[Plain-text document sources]
= Beginning of Section =
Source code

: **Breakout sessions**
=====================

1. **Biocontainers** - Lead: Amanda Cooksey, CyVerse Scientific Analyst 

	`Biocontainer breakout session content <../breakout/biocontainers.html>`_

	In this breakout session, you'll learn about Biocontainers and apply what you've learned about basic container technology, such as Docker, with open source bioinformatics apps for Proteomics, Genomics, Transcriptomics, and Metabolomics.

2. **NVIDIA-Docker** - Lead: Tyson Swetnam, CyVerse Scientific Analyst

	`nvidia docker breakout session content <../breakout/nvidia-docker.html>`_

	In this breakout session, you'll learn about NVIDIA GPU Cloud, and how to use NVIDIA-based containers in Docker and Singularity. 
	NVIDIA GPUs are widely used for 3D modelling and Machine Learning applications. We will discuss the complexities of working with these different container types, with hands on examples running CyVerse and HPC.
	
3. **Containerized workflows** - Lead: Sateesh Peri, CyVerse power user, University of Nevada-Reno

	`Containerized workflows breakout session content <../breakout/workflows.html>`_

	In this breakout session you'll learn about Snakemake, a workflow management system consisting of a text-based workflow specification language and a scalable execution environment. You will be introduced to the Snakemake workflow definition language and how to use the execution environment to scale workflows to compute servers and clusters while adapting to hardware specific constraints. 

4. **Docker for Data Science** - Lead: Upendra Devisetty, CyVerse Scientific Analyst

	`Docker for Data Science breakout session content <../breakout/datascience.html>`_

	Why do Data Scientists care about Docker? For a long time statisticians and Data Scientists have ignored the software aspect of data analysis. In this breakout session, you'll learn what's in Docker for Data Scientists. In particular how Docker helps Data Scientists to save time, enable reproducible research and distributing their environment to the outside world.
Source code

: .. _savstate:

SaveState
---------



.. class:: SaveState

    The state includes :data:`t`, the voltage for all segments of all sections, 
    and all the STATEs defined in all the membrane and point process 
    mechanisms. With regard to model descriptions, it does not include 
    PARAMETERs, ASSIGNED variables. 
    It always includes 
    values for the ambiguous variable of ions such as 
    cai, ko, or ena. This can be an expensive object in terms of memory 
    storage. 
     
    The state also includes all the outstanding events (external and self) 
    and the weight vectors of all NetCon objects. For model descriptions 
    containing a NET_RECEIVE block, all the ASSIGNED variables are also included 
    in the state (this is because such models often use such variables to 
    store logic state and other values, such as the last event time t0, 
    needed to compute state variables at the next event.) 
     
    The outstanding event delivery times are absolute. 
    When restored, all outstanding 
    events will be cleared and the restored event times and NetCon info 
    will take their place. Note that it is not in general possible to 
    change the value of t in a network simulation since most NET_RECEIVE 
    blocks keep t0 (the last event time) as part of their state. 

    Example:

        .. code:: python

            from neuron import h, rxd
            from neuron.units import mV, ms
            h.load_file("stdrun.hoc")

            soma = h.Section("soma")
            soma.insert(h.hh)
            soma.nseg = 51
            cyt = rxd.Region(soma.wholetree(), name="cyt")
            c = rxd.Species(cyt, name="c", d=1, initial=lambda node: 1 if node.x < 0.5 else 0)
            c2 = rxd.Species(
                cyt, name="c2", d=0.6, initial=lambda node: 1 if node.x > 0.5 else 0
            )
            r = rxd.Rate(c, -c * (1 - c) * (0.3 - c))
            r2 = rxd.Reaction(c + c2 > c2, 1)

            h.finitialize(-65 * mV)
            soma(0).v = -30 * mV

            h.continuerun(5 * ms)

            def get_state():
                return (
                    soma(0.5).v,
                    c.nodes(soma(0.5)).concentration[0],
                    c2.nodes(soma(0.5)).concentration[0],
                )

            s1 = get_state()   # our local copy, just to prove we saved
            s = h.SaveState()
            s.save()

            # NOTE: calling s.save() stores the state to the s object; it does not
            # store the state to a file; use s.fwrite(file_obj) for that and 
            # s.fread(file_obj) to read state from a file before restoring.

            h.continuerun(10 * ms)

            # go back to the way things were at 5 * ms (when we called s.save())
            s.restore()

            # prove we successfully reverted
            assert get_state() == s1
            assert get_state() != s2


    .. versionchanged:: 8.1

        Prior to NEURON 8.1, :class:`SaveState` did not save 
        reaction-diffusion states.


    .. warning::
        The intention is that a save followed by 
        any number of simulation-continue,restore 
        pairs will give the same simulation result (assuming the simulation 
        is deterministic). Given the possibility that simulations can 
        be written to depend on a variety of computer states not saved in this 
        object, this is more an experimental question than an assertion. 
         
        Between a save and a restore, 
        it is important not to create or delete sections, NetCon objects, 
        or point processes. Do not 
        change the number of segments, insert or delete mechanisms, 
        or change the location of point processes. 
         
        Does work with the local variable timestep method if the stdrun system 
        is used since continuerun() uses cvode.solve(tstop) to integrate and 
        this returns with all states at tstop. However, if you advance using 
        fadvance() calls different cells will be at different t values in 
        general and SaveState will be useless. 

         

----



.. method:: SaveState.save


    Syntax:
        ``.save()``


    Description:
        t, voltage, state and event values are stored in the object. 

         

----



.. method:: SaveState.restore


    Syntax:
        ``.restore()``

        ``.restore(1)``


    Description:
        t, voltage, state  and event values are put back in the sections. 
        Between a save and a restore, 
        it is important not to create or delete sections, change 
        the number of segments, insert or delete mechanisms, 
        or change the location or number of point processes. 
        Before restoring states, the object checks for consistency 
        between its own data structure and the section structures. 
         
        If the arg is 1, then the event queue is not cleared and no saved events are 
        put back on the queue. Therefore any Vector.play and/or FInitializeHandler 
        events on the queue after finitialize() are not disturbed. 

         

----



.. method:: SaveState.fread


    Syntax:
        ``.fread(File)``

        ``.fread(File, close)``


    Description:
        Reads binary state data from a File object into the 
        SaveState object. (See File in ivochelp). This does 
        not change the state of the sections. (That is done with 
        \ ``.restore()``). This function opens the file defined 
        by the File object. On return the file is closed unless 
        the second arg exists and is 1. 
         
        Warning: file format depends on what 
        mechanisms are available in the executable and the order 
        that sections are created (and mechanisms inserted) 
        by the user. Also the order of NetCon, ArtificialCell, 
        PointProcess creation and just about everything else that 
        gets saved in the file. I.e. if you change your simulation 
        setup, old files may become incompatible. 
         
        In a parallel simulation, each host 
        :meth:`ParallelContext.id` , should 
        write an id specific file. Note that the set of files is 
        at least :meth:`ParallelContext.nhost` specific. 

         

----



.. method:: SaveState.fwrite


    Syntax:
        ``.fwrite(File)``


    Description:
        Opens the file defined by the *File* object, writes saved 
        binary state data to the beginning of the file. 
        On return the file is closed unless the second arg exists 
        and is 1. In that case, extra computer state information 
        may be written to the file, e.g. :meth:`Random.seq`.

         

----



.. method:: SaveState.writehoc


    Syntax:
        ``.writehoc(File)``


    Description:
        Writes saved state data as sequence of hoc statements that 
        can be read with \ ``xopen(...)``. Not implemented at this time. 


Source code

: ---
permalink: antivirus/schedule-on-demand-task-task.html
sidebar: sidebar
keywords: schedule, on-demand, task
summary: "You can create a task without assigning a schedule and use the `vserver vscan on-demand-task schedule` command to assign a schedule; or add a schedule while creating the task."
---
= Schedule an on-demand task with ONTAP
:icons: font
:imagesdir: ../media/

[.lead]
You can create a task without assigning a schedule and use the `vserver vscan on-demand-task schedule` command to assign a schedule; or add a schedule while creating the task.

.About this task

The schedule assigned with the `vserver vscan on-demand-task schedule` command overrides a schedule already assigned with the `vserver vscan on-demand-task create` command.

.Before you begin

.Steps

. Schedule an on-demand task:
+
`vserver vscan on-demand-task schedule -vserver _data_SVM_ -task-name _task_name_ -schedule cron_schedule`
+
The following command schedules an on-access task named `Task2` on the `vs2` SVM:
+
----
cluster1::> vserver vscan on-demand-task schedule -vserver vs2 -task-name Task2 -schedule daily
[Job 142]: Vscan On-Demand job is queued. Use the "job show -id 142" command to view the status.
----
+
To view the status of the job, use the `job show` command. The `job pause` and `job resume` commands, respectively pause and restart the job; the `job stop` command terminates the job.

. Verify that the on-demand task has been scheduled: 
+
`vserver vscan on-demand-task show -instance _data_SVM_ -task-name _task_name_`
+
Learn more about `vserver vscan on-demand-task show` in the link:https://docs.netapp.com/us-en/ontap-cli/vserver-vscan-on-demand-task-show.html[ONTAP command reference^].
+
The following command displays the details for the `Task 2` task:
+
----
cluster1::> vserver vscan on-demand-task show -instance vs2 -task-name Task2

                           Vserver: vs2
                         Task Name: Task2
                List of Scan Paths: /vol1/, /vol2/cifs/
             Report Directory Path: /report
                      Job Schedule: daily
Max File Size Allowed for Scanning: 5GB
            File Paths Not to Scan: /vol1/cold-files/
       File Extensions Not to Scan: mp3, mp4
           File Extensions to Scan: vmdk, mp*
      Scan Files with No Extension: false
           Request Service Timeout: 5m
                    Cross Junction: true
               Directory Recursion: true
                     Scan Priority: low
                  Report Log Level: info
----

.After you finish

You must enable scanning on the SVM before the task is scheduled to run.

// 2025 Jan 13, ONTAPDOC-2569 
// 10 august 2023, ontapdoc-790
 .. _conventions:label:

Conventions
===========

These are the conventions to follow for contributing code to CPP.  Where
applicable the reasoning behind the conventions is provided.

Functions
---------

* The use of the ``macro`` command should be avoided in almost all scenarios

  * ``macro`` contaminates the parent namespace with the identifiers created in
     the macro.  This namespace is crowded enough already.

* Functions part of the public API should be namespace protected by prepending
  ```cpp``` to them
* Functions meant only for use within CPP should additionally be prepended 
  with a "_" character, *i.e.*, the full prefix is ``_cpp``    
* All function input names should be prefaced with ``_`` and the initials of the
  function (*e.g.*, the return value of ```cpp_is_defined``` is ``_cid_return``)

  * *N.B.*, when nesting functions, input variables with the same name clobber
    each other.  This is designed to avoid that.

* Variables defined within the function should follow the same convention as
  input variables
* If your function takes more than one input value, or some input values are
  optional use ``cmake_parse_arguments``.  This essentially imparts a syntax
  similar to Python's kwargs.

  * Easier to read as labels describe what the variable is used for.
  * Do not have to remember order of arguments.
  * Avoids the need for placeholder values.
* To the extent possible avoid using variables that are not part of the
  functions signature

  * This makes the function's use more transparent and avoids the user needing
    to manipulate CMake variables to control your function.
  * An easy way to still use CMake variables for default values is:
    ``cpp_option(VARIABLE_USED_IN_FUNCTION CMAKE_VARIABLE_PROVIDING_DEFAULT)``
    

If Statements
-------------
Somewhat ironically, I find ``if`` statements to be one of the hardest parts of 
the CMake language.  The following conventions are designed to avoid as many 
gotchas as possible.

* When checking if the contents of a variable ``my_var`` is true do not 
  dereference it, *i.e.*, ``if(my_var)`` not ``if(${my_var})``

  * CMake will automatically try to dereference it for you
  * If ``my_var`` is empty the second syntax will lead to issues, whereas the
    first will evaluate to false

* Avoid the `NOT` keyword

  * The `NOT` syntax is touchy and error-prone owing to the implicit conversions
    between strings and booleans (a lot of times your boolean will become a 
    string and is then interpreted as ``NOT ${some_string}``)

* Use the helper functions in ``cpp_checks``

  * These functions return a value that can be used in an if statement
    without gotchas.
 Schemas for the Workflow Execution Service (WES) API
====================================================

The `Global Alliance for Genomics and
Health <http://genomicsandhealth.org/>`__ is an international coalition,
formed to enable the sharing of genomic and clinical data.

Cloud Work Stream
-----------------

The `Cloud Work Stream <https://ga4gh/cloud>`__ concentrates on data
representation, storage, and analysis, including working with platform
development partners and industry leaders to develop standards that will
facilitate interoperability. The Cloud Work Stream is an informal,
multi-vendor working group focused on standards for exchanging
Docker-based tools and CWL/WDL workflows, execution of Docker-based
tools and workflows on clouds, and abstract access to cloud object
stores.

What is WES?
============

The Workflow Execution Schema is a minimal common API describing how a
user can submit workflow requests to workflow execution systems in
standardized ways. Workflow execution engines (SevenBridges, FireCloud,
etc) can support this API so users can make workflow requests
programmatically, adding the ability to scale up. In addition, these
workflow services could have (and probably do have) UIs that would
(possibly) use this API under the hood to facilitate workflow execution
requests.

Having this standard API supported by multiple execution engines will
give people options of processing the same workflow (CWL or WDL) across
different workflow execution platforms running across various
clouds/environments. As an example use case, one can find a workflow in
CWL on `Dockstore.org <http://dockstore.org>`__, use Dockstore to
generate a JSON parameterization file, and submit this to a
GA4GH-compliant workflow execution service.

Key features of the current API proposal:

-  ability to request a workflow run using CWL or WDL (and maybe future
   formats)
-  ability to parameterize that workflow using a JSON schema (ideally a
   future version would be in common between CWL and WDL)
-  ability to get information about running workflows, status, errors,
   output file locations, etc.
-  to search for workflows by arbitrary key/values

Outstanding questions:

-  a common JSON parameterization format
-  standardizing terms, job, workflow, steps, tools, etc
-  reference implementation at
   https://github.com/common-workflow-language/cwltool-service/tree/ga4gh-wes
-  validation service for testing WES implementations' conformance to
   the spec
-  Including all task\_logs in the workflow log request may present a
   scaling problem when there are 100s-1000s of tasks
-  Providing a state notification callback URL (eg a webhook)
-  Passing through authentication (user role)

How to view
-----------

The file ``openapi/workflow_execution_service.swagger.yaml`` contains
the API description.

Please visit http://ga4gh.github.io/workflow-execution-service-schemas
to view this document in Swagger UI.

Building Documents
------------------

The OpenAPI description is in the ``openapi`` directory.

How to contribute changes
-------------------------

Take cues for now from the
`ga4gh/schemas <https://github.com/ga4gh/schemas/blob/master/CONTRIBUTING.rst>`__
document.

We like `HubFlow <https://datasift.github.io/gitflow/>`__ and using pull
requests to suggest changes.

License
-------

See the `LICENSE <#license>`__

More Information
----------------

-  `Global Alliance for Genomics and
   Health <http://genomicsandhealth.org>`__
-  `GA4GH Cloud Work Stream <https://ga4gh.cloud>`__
= End of Section =
Your task: Copy exactly the lines from the top of the entries through the line with "In this breakout session, you'll learn about Biocontainers" in it, please, keeping both ends and adding nothing.

Exercise solution:
Source code

: **Breakout sessions**
=====================

1. **Biocontainers** - Lead: Amanda Cooksey, CyVerse Scientific Analyst 

	`Biocontainer breakout session content <../breakout/biocontainers.html>`_

	In this breakout session, you'll learn about Biocontainers and apply what you've learned about basic container technology, such as Docker, with open source bioinformatics apps for Proteomics, Genomics, Transcriptomics, and Metabolomics.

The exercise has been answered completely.